(What you have to do) Convert the lines of the entries below into a JSON list of strings, one string per line, omitting blank lines. Leave the pictures out of the list.

(Task data)
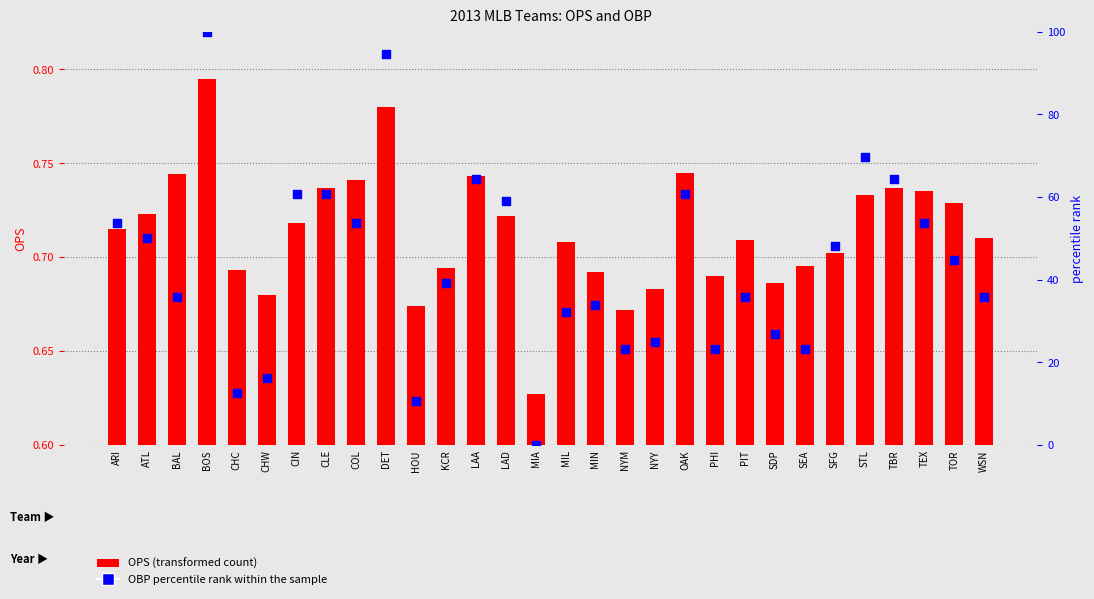

At which category is the sum across all series the highest?

BOS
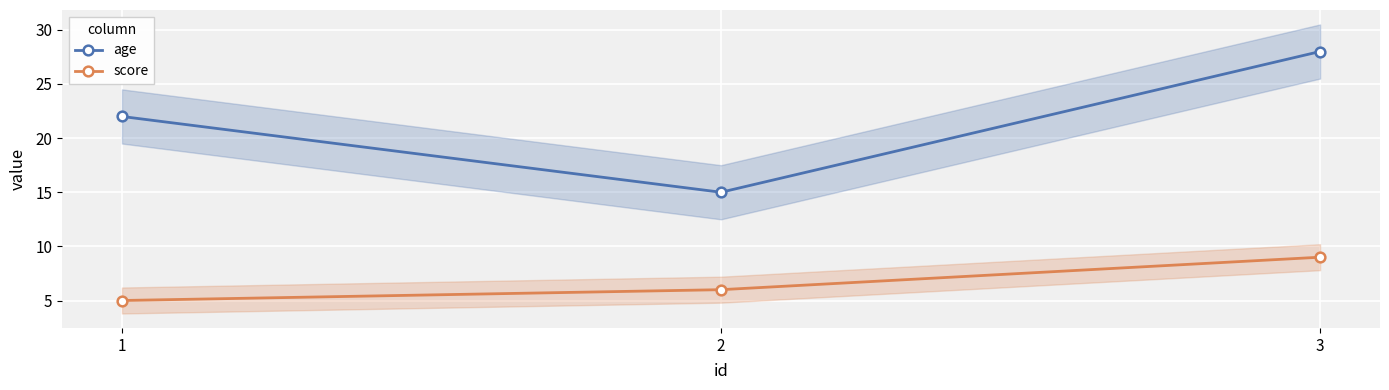

Which series has the largest total across all categories?

age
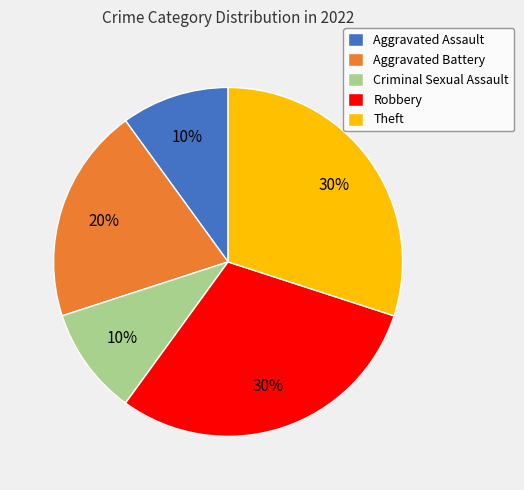

The Aggravated Battery slice represents 27% of the pie. True or false?

False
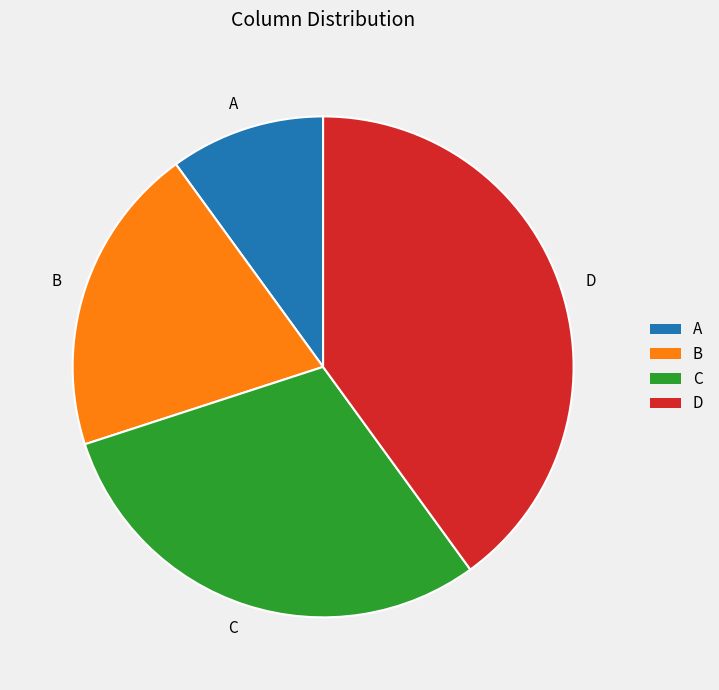

Is B the majority of the pie?

No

(Expected output)
[
  "At which category is the sum across all series the highest?",
  "BOS",
  "Which series has the largest total across all categories?",
  "age",
  "The Aggravated Battery slice represents 27% of the pie. True or false?",
  "False",
  "Is B the majority of the pie?",
  "No"
]